### [Exercise details]
Go to the line in the data below that contains "Het gebruik van". Write it out exactly, along with every later line through the last, and nothing else.

### [Input for this task]
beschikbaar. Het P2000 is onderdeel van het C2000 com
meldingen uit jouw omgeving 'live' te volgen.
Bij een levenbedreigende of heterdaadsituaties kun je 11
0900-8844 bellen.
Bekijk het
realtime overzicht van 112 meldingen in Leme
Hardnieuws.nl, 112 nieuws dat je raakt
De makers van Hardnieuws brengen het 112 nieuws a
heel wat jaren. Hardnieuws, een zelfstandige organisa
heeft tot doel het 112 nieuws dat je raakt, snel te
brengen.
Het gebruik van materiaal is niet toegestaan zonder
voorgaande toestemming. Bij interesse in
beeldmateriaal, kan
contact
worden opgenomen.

### [Your response]
Het gebruik van materiaal is niet toegestaan zonder
voorgaande toestemming. Bij interesse in
beeldmateriaal, kan
contact
worden opgenomen.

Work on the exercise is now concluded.